Ciò al principio aveva fatto prevedere un collasso delle catene di fornitura internazionali. L’esperienza finora è stata però diversa. Con mille problemi, le imprese hanno dato prova di una straordinaria capacità di adattamento, i commerci si sono in buona parte “spostati” online, non abbiamo sperimentato situazioni di penuria di particolari beni, neanche nelle filiere agroalimentari che hanno dovuto ristrutturarsi profondamente: ciò che realizzavano per la ristorazione ha dovuto essere convertito in prodotti per il consumo domestico.

Questo motore della crescita, indubbiamente, va oggi a velocità ridotta rispetto a un anno fa, ma miracolosamente non si è spento. L’altro motore della crescita, quello basato sul progresso tecnologico, forse ha perfino accelerato: la rapidità dello sviluppo dei vaccini, in particolare di quelli basati sull’RNA messaggero, passerà alla storia come uno dei trionfi della scienza. Non è impossibile che qualcosa del genere stia avvenendo sia per le cure (anticorpi monoclonali) sia per tutta una serie di tecnologie di supporto ad altri settori economici (a cominciare dalla logistica) che sono state sollecitate da problemi nuovi.

È possibile essere ottimisti, allora? Forse sì, anche se purtroppo le nostre società non sono solo scienza e mercato. Il 2020 ci lascia con debiti pubblici straordinariamente accresciuti che inevitabilmente si tradurranno in minore ricchezza per le generazioni future. E il 2020 ci lascia anche con un discorso pubblico che non può farci dormire tranquilli: è dominato da allarmismi e isterie, privilegia la sicurezza su qualsiasi altro valore, ha visto la proliferazione di scienziati e pseudoscienziati le cui previsioni non sono risultate molto migliori di quelle degli economisti. Ciò suggerisce la possibilità di un forte ritorno di fiamma dei populismi.
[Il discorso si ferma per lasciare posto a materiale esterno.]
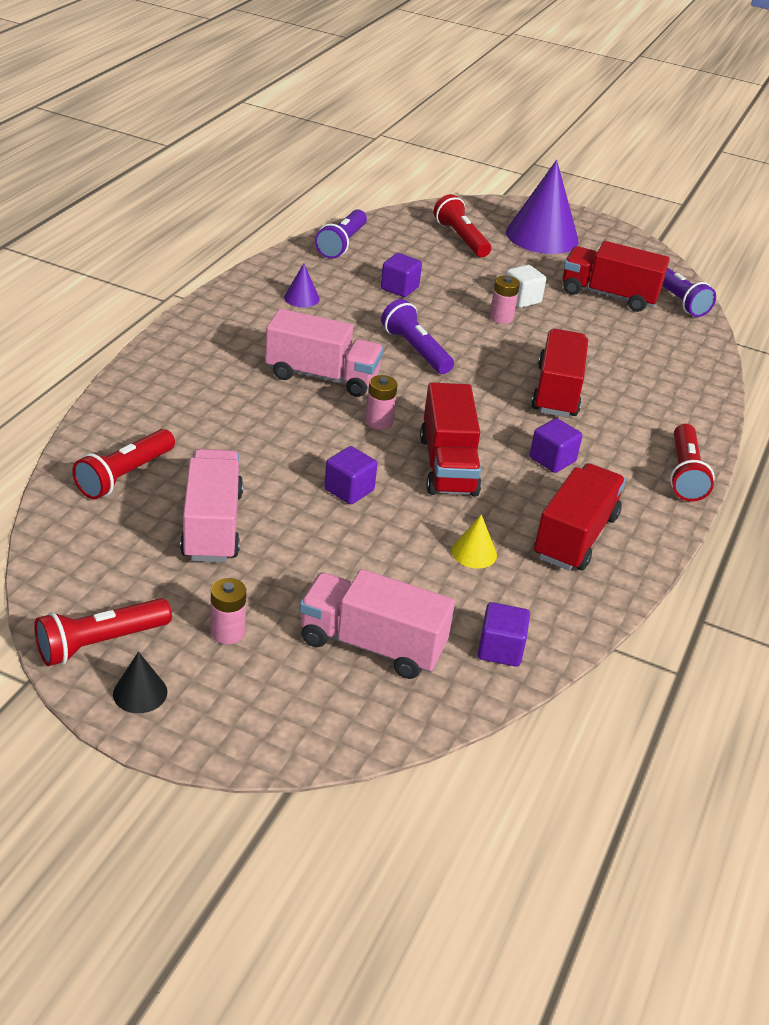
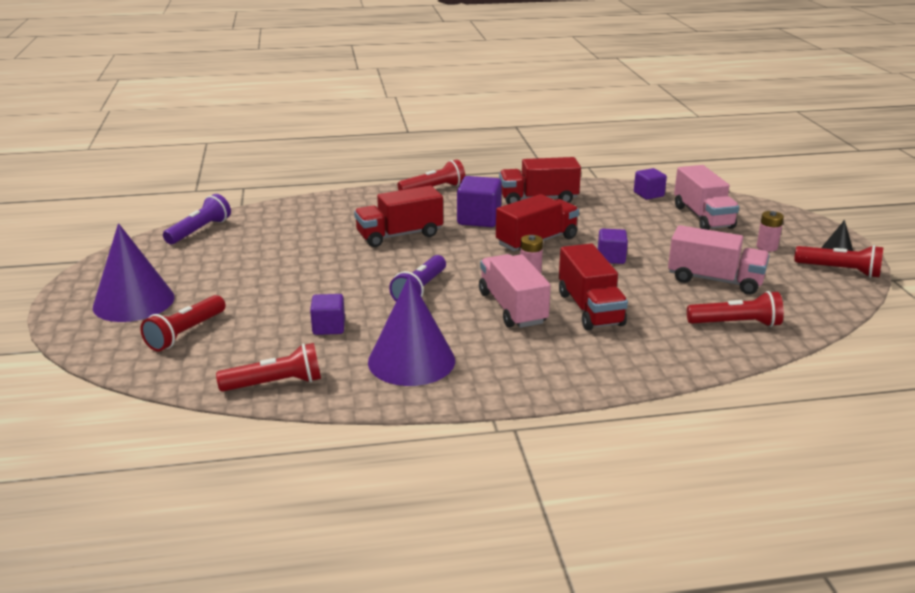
camera: 120 degrees left, 10 degrees down
(212, 525) = (715, 280): pink truck -> pink truck turned 120 degrees counterclockwise
(301, 298) = (411, 361): purple cone -> purple cone, size x2.31
(342, 244) = (275, 384): purple flashlight -> red flashlight
(474, 553) = (597, 215): yellow cone -> none
(501, 318) = (321, 276): pink battery -> none
(521, 299) = (277, 278): white cube -> none
(552, 459) = (479, 219): purple cube -> purple cube, size x1.58
(608, 295) = (225, 252): red truck -> red truck (590, 309)

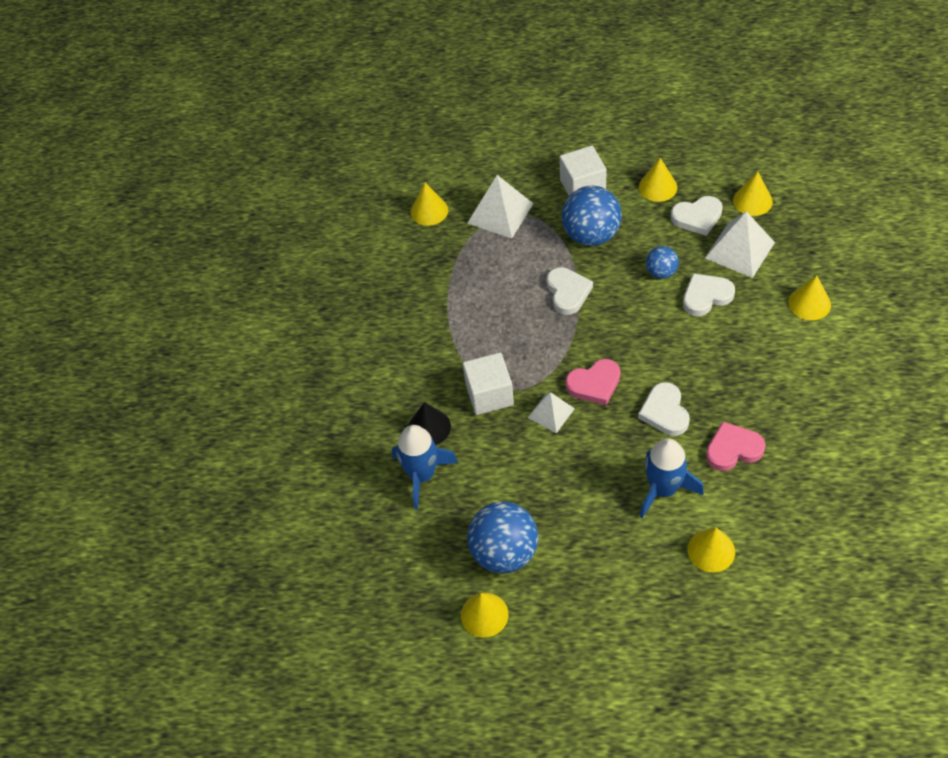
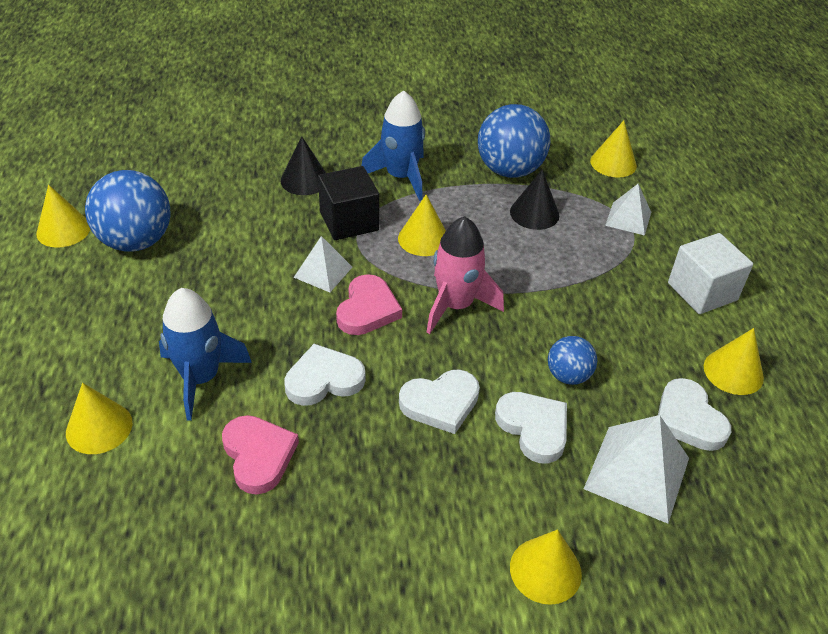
camera: 75 degrees right, 10 degrees down
(422, 475) = (243, 179): blue rocket -> blue rocket (401, 177)
(489, 270) = (534, 213): none -> black cone
(489, 394) = (349, 221): white cube -> black cube
(500, 213) = (628, 218): white pyramid -> white pyramid, size x0.61
(567, 292) = (513, 281): white heart -> white heart (440, 403)
(591, 235) = (617, 302): blue ball -> blue ball (509, 170)
(591, 329) = (455, 305): none -> pink rocket
(594, 384) = (367, 309): pink heart -> pink heart turned 135 degrees counterclockwise
(752, 201) = (750, 494): yellow cone -> yellow cone (423, 238)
Con che velocità rientreranno le maggiori spese pubbliche indotte dalla pandemia? Quanto tempo ci vorrà per rendere al mercato tutte quelle attività che nella pandemia sono state nazionalizzate? Sono domande a cui è difficile trovare risposte rassicuranti.
I due motori della crescita, commercio e tecnologia, non si sono rotti. Ma la politica può sempre provare a spegnerli.